What the task asks:
In two sentences, sum up the section headed "Building from the ground up."

Building from the ground up
The debate over national public health systems is only part of the digital identity story.
The coronavirus pandemic has also given a boost to initiatives for so-called ‘self-sovereign’ identity (SSID) infrastructures.
SSID schemes allow individuals to create their own decentralised identifiers on the internet and to issue credentials, based on those identifiers, that can be verified by third parties.
For example, a recently-launched Covid-19 Credentials initiative brings together more than 60 global organisations working in the area of SSID.
And a new European Self-Sovereign Identity Framework (ESSIF) aims to amalgamate more than 200 digital identity schemes from across the region.
“Our goal is simple: we want to enable society to return to ‘normal’ in a controlled, measurable, and privacy-preserving way,” Covid-19 Credentials says on its website.

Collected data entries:
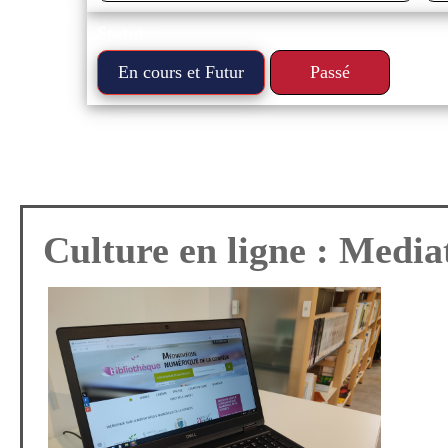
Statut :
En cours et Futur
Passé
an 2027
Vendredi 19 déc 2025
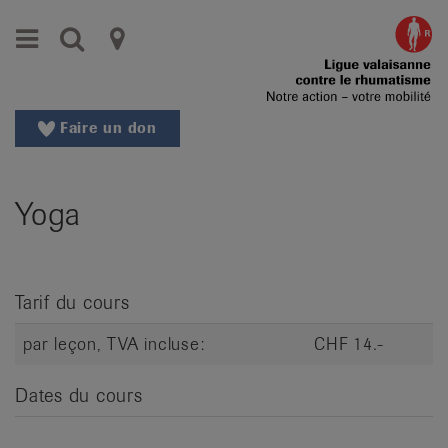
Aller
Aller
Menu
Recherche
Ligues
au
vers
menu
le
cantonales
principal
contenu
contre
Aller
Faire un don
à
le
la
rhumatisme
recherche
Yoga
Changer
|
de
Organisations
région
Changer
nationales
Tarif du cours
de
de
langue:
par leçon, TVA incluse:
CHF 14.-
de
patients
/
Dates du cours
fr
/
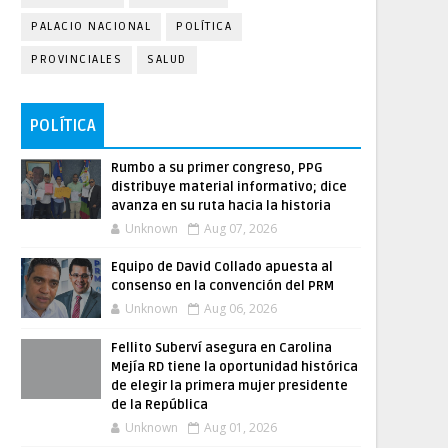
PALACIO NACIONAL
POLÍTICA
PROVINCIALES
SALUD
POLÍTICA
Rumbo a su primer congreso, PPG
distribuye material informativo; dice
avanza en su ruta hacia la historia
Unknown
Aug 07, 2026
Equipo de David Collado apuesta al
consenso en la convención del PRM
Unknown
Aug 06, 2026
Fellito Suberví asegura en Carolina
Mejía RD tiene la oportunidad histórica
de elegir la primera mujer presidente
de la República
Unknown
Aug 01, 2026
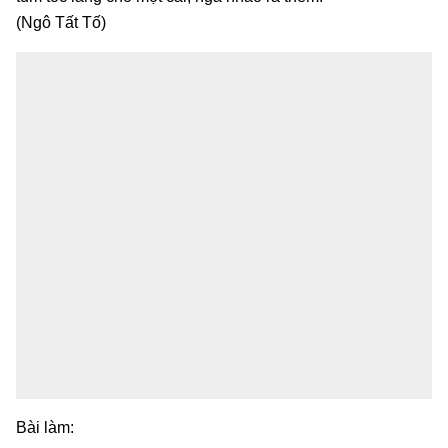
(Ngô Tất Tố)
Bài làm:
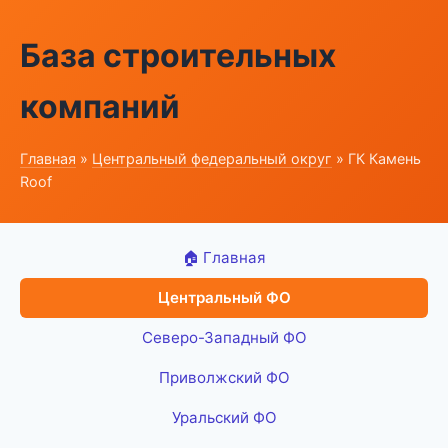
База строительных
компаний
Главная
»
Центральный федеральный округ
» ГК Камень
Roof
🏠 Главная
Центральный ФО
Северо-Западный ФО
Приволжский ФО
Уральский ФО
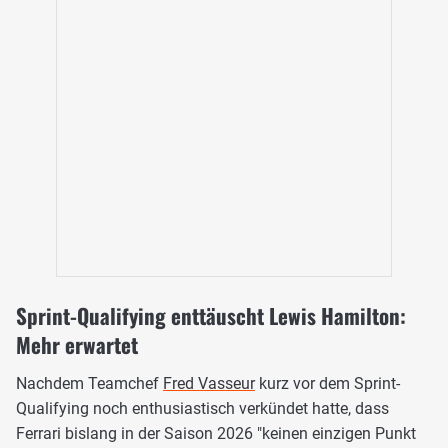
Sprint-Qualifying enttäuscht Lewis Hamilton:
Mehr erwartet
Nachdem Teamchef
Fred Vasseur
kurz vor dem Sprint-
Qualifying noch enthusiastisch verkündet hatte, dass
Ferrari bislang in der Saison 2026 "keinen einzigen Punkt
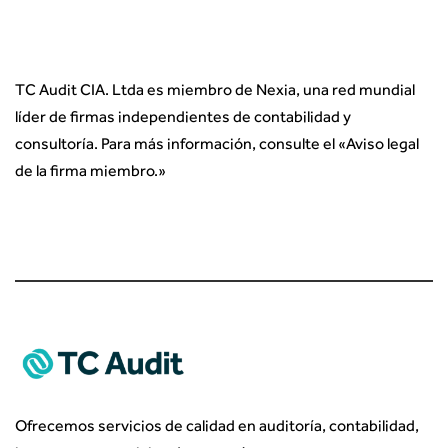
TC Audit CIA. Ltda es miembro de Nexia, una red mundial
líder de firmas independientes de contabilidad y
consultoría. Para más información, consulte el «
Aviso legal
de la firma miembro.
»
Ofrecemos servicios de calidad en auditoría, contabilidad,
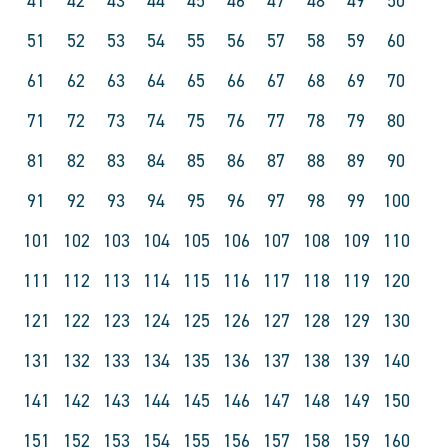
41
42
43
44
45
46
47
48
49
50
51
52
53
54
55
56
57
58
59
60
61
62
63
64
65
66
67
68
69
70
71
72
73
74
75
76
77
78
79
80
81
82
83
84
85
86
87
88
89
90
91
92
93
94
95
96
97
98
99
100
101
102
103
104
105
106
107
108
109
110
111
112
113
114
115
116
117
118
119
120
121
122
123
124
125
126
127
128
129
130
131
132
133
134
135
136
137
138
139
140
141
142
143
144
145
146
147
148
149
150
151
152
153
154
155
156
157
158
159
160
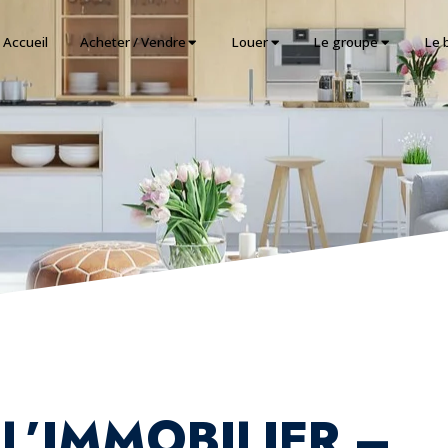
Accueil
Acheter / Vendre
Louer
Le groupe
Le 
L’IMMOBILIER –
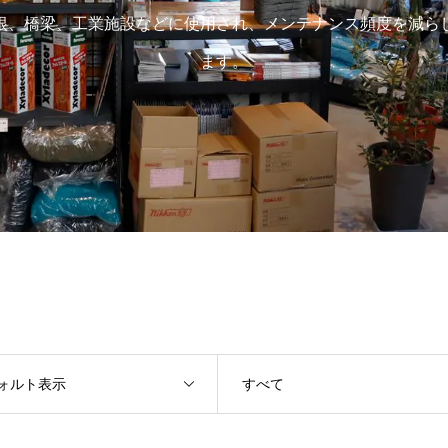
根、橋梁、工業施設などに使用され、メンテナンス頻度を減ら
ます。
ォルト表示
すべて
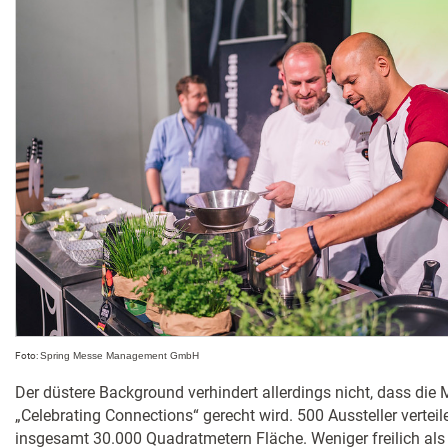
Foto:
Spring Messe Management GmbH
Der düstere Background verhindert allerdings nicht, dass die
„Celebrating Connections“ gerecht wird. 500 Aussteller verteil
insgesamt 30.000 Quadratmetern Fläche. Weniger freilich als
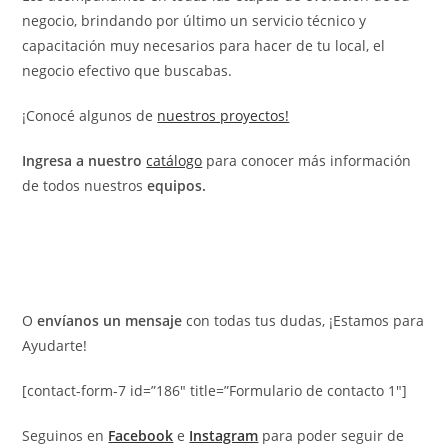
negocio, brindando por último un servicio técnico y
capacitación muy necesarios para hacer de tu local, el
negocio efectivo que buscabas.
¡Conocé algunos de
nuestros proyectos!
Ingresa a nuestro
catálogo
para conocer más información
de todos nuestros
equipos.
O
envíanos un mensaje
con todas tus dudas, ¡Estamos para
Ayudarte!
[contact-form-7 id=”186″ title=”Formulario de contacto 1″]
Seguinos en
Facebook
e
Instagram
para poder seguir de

--

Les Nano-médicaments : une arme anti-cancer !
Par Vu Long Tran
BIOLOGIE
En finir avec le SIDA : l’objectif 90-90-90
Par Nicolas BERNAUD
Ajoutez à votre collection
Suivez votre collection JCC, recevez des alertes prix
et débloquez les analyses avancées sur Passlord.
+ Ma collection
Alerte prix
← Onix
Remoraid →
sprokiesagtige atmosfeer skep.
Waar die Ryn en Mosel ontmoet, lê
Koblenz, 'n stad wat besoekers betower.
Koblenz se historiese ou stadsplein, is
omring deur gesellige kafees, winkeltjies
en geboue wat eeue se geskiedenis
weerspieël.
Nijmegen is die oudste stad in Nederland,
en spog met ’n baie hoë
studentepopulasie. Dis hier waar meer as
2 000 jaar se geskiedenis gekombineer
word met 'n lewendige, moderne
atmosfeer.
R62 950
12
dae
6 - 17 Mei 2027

--

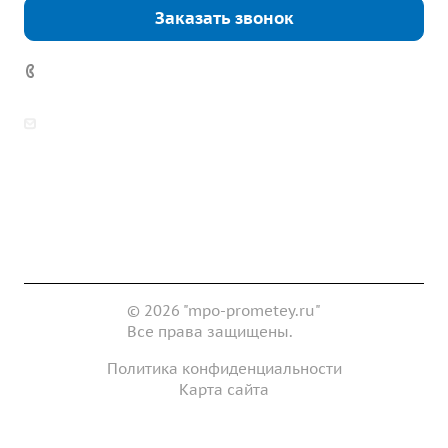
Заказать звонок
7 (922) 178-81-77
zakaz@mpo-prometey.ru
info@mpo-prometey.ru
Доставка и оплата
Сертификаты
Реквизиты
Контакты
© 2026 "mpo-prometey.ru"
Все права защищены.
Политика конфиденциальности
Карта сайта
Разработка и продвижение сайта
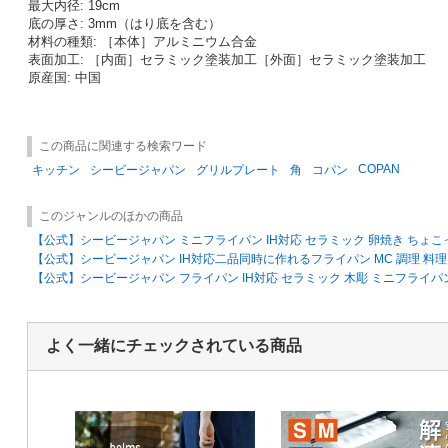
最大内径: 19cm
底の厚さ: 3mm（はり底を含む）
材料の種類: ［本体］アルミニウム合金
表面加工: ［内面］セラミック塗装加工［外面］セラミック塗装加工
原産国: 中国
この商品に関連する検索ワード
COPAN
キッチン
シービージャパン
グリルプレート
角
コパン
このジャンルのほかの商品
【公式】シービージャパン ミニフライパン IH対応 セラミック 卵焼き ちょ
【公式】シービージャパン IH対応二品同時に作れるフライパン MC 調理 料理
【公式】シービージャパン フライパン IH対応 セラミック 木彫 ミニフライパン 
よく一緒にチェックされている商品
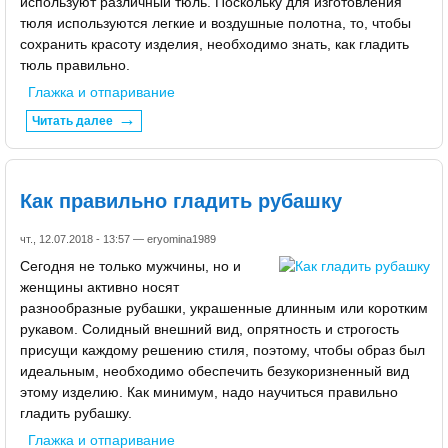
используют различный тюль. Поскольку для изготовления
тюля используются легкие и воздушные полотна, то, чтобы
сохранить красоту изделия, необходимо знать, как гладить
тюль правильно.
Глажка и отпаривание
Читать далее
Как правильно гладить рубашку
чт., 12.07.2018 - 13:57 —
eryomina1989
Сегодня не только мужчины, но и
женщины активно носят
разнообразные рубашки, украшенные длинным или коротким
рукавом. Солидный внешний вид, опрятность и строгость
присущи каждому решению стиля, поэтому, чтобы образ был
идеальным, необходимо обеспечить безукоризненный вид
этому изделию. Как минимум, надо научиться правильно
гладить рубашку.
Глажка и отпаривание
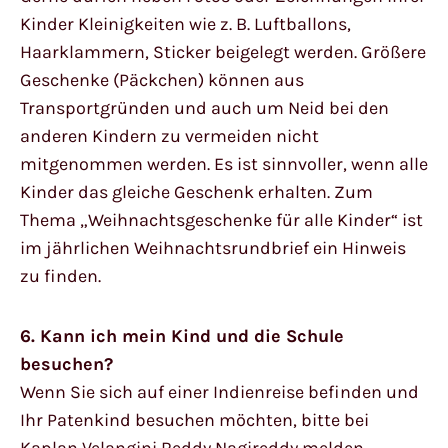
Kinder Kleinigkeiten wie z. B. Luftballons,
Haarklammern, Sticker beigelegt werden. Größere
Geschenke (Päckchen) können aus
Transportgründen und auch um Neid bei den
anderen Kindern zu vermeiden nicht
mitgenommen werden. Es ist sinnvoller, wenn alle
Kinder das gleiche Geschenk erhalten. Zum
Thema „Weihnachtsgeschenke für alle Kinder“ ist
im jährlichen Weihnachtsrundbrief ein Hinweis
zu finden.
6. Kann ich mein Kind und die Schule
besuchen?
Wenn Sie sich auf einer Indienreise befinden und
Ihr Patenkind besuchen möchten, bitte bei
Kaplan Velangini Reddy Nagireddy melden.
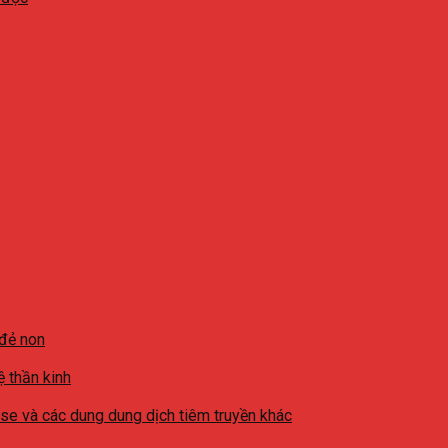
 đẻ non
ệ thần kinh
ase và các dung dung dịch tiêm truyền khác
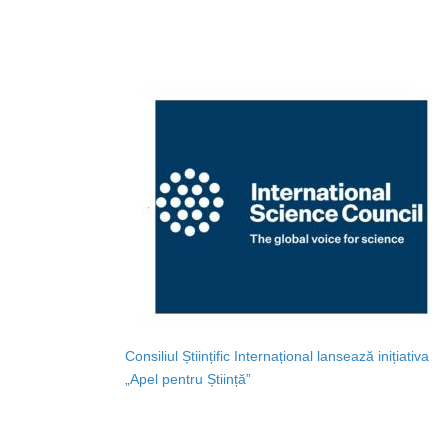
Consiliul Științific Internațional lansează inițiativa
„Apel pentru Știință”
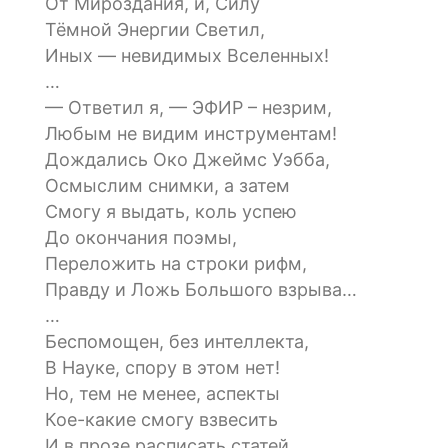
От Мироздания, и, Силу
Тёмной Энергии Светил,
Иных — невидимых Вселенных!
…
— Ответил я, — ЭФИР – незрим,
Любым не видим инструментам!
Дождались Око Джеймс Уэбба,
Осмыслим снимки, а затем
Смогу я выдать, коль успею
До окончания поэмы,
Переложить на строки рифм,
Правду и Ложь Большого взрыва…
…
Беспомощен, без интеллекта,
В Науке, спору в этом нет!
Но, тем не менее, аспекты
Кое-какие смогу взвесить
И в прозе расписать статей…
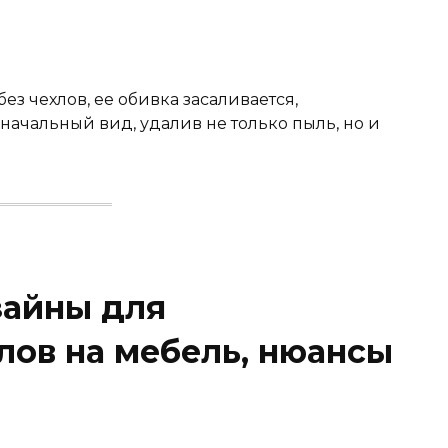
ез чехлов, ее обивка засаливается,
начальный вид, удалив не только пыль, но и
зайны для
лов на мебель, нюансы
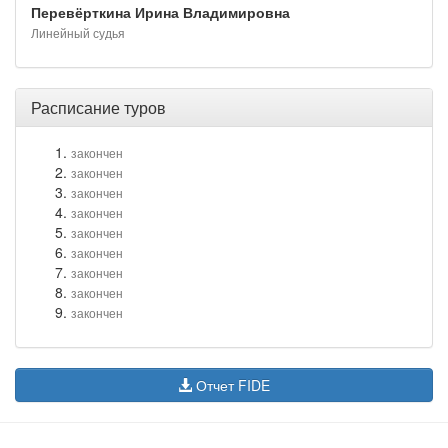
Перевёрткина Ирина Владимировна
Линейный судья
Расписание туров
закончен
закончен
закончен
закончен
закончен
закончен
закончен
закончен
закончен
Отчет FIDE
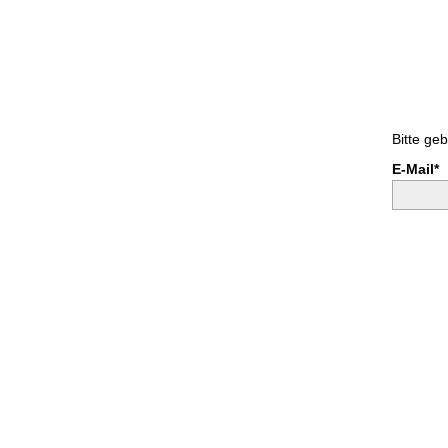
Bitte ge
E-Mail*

Result for this task:
The coronavirus pandemic has boosted initiatives for self-sovereign identity (SSID) systems, which let people create their own decentralized identifiers online and issue credentials based on them that third parties can verify. Examples include the Covid-19 Credentials initiative, which brings together more than 60 global organizations and says it wants to help society return to normal in a controlled, measurable, and privacy-preserving way, and the European Self-Sovereign Identity Framework (ESSIF), which aims to combine more than 200 digital identity schemes from across the region.